— Start of GIVEN TEXT —
La Forge's work points to a number of reasons why you can sweat your ass off on a daily basis and yet still end up with the same size ass. And they all go back to a failure to understand the way the body really burns calories. For starters, you may overestimate the number of calories your workout effectively expends. For the average 180-pound guy, walking slowly for an hour uses approximately 200 calories. Trouble is, you can't just take that 200 and subtract it from your 3,500-calorie goal. You also have to consider the calories you would have gone through during that hour even if you were sitting on the couch. A 180-pound guy burns around 90 calories per hour just by being awake, so during your one-hour walk you will have burned just 110 more calories than if you weren't exercising at all. That number -- what La Forge calls the "net energy cost" -- is the important one. It's how many extra calories you've actually used.
— End of GIVEN TEXT —
— Start of DATA FOR THIS EXERCISE —
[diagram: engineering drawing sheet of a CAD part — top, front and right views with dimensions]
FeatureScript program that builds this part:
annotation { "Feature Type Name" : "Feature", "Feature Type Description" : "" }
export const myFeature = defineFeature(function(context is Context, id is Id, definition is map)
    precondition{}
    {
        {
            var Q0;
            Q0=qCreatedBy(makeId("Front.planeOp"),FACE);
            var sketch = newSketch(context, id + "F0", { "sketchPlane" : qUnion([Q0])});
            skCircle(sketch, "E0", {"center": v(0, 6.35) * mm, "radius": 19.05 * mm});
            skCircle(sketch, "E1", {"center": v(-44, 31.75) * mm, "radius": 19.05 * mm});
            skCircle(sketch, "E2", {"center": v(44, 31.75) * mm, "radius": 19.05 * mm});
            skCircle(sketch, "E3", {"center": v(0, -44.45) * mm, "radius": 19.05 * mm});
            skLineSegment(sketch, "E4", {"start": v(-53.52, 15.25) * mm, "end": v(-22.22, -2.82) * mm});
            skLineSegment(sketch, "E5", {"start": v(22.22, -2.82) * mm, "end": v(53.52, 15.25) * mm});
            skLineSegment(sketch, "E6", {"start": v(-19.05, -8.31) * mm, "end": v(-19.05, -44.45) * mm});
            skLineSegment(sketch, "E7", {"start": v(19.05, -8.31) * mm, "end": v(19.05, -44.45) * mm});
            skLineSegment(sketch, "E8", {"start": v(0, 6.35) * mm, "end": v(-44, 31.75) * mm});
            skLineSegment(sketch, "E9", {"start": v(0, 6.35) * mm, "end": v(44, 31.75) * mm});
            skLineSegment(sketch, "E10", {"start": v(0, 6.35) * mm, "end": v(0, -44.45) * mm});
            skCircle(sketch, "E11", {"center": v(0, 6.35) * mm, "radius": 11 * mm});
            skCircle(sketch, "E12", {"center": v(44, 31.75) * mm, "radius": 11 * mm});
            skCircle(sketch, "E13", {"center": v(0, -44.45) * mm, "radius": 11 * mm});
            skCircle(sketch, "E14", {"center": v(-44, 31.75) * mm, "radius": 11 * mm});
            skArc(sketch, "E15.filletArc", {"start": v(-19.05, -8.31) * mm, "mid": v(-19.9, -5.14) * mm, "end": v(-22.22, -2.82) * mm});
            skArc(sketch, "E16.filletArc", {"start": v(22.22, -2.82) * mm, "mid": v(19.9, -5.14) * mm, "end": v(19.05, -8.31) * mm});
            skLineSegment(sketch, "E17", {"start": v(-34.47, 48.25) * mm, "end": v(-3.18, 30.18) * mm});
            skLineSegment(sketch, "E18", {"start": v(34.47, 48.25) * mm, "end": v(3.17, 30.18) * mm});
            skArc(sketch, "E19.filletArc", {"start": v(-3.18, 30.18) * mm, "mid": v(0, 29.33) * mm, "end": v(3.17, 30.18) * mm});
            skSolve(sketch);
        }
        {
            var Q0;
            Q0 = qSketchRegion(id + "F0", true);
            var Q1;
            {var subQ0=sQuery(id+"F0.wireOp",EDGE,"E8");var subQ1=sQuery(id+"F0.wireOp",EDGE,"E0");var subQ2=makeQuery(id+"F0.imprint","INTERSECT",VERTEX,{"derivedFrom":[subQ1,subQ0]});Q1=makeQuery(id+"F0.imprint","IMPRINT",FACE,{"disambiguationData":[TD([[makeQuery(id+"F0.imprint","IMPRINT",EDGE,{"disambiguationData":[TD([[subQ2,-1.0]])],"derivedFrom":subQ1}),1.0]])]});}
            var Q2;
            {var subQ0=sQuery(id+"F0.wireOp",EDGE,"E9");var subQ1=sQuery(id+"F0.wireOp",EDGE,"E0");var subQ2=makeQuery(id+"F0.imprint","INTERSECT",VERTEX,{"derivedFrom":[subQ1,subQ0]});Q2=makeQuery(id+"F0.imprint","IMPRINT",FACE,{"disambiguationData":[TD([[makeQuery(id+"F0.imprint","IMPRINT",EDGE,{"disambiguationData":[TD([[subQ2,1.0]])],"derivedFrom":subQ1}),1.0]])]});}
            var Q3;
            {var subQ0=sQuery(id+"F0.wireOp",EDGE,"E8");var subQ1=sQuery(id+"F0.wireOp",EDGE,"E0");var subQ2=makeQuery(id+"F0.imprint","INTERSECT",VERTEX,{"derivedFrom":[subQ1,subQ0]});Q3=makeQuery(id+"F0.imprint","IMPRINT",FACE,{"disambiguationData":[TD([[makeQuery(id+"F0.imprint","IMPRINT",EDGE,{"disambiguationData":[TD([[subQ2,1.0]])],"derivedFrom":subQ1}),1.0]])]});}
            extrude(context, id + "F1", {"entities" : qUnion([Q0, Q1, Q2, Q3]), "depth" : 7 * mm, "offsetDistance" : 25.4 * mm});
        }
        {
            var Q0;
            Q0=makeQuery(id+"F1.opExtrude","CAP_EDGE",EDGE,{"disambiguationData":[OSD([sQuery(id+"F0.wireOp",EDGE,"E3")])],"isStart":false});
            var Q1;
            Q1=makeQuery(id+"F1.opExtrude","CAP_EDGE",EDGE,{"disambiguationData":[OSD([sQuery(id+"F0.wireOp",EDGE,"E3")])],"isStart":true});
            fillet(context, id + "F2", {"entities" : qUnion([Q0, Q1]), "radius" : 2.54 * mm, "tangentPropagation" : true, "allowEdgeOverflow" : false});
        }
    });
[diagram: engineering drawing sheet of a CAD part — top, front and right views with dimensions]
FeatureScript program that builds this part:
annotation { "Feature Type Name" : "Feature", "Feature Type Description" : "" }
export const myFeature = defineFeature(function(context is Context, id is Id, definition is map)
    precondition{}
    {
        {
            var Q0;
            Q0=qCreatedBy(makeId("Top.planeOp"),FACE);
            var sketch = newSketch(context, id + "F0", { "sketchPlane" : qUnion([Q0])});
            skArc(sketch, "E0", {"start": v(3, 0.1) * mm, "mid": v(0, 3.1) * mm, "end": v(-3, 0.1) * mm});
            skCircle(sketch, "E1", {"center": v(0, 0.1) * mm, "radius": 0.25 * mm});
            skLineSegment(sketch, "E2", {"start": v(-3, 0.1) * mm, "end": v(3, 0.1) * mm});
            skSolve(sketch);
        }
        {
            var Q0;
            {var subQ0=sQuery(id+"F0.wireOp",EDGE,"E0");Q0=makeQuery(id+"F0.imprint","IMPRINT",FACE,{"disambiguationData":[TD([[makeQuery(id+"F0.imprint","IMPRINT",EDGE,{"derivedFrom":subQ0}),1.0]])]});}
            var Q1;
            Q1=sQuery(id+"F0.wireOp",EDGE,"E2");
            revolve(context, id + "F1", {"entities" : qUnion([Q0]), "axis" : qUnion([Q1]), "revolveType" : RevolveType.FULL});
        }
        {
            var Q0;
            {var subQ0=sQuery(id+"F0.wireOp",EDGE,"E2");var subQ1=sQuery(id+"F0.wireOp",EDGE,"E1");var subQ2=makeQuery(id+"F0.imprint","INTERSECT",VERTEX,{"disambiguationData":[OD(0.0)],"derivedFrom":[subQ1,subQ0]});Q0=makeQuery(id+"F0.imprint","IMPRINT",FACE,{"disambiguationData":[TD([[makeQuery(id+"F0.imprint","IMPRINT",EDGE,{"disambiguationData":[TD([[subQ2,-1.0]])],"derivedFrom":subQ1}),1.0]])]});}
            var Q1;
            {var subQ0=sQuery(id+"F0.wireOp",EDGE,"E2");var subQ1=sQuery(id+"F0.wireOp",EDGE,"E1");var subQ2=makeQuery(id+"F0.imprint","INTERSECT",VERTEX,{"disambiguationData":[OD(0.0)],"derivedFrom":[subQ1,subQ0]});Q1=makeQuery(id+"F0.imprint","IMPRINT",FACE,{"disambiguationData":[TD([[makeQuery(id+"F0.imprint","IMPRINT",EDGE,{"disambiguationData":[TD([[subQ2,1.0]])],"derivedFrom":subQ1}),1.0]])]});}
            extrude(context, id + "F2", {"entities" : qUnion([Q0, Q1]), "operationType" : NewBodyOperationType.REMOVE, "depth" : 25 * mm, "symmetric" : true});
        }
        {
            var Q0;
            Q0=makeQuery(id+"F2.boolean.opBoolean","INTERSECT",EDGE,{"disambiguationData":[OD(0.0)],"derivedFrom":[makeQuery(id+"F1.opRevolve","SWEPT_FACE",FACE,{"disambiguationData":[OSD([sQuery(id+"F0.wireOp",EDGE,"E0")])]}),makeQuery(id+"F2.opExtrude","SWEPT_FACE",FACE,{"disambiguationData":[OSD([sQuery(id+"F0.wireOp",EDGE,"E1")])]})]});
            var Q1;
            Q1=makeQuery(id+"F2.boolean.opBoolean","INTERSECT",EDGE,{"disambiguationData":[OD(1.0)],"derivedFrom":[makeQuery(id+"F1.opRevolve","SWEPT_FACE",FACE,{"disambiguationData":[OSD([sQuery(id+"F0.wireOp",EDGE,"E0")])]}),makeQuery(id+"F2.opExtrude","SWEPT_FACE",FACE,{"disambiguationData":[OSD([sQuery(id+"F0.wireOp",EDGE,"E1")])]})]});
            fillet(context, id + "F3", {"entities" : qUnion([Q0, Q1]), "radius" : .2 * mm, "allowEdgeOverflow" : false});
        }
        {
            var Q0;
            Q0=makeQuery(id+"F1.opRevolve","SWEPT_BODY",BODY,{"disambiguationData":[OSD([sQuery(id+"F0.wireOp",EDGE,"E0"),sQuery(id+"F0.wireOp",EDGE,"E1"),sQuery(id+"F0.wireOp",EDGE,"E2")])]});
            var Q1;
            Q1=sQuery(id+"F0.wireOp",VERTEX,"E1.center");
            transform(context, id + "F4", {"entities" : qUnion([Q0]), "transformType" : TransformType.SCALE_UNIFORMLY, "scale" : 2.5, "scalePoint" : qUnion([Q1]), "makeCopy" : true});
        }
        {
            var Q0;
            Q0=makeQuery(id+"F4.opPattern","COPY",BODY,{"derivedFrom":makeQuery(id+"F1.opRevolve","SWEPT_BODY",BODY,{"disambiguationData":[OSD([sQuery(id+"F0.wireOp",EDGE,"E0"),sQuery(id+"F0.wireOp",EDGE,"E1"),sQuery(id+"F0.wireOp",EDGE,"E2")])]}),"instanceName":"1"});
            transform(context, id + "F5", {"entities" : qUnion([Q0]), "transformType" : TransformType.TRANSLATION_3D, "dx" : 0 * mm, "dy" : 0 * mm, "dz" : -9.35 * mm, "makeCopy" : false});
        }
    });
— End of DATA FOR THIS EXERCISE —
▶ **PROBLEMS AND TASKS**
**1)** Which calorie figures does the calorie-burning text give?
**2)** Output the records verbatim, beginning at their first line and ending after the line that contains "v(-19.05, -44.45) *", with both ends included.

▶ **FULL ANSWERS**
**1)** 200, 3,500, 90, 110

**2)**
[diagram: engineering drawing sheet of a CAD part — top, front and right views with dimensions]
FeatureScript program that builds this part:
annotation { "Feature Type Name" : "Feature", "Feature Type Description" : "" }
export const myFeature = defineFeature(function(context is Context, id is Id, definition is map)
    precondition{}
    {
        {
            var Q0;
            Q0=qCreatedBy(makeId("Front.planeOp"),FACE);
            var sketch = newSketch(context, id + "F0", { "sketchPlane" : qUnion([Q0])});
            skCircle(sketch, "E0", {"center": v(0, 6.35) * mm, "radius": 19.05 * mm});
            skCircle(sketch, "E1", {"center": v(-44, 31.75) * mm, "radius": 19.05 * mm});
            skCircle(sketch, "E2", {"center": v(44, 31.75) * mm, "radius": 19.05 * mm});
            skCircle(sketch, "E3", {"center": v(0, -44.45) * mm, "radius": 19.05 * mm});
            skLineSegment(sketch, "E4", {"start": v(-53.52, 15.25) * mm, "end": v(-22.22, -2.82) * mm});
            skLineSegment(sketch, "E5", {"start": v(22.22, -2.82) * mm, "end": v(53.52, 15.25) * mm});
            skLineSegment(sketch, "E6", {"start": v(-19.05, -8.31) * mm, "end": v(-19.05, -44.45) * mm});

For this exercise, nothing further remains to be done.